Introduction: Microbial photoinactivation using UV light can be enhanced by the addition of food-grade photosensitizers (PSs), such as curcumin. Micellization of curcumin can improve its stability and antimicrobial activity. The objective of this study was to investigate the potential mechanisms that contribute to the photoinactivation of Escherichia coli O157: H7 and Listeria innocua by curcumin-loaded surfactant solutions produced with Surfynol 465 (S465) or Tween 80 (T80) below, near, and above their critical micelle concentration (CMC).Methods: Stock curcumin-surfactant solutions were produced with S465 or T80 (5 mM sodium citrate buffer, pH 3.5). Mixtures of each bacterial suspension (initial inoculum = 6 LogCFU/mL), 1 µM curcumin, and surfactants were irradiated with UV-A light (λ = 365 nm) for 5 min. Microbial recovery after treatments was assessed by monitoring the growth of the treated E. coli O157: H7 or L. innocua using an oCelloscope™. The growth curves were characterized using a modified logistic model.Results and Discussion: Both gram-positive and gram-negative bacteria showed less and slower recovery when treated with curcumin-S465 (near or at CMC) than curcumin-T80 solutions after irradiation.
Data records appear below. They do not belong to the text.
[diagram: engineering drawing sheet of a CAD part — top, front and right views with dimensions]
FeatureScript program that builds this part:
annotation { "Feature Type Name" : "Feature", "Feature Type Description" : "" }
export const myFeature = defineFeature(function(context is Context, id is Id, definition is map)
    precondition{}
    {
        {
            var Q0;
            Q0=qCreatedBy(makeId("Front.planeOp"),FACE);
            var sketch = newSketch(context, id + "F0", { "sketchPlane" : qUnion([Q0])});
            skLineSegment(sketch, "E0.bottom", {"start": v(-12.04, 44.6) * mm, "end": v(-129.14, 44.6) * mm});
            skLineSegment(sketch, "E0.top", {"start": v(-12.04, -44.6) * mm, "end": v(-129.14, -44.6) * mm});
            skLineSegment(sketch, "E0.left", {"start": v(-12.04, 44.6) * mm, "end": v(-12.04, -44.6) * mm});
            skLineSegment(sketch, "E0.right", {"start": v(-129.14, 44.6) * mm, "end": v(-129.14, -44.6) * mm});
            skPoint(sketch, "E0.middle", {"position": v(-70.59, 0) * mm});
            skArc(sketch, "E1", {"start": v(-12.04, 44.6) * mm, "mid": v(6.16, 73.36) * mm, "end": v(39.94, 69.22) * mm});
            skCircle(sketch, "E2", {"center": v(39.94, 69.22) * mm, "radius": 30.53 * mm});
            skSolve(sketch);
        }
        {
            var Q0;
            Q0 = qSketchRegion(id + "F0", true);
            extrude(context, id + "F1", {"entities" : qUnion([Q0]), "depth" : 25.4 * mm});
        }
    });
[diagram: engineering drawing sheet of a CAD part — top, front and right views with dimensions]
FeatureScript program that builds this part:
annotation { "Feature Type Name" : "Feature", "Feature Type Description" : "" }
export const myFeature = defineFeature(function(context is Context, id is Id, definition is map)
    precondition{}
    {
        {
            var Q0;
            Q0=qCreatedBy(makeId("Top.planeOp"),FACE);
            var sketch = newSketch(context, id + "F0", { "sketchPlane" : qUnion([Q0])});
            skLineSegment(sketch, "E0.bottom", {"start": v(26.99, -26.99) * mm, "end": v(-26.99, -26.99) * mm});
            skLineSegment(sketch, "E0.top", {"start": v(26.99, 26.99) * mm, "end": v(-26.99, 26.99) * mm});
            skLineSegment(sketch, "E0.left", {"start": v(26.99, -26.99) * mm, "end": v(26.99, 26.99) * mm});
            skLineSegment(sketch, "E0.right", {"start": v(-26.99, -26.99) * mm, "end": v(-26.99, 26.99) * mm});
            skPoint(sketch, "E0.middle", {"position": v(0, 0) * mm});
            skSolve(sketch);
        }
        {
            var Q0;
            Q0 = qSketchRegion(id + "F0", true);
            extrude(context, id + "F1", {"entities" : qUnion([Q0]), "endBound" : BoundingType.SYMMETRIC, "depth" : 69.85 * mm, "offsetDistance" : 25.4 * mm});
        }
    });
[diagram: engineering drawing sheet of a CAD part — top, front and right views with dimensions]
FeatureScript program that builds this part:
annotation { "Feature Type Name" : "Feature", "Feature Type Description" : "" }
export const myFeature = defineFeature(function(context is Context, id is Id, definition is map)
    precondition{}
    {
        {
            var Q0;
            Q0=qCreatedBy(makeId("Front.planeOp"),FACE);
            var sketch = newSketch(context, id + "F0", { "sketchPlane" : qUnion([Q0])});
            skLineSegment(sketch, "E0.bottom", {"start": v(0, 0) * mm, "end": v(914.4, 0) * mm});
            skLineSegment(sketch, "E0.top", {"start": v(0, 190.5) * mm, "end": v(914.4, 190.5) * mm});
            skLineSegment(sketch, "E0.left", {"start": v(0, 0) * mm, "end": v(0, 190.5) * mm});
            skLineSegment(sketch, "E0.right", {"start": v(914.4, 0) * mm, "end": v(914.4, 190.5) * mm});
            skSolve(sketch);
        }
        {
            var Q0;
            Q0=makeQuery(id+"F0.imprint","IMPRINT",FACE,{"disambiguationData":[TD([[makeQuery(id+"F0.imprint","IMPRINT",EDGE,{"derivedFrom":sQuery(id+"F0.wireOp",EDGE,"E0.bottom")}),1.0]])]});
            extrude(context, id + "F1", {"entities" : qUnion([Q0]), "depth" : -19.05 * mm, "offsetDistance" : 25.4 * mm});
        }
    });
FLIM micrographs suggested that curcumin was preferentially localized at the cell membrane when S465 was present, as evidenced by its longer lifetimes in samples treated with curcumin-S465 solutions. Washing after treatment resulted in the removal of loosely bound or unbound S465-curcumin micelles; hence, both E. coli O157: H7 and L. innocua recovery was faster. This suggested that curcumin partitioning has a significant role in microbial photoinactivation, possibly due to the production of reactive oxygen species (ROS) closer to/within the membrane. The permeability of the membrane of E. coli O157: H7, as inferred from the Live/Dead cell assay, increased when S465 was present, suggesting that S465 can also facilitate inactivation by disrupting the membrane and by favoring the localization of curcumin adjacent to the cell membrane. Therefore, a synergistic antimicrobial effect is observed when curcumin is present alongside S465 at concentrations below or near its CMC due to the disruption of the cell membrane by S465.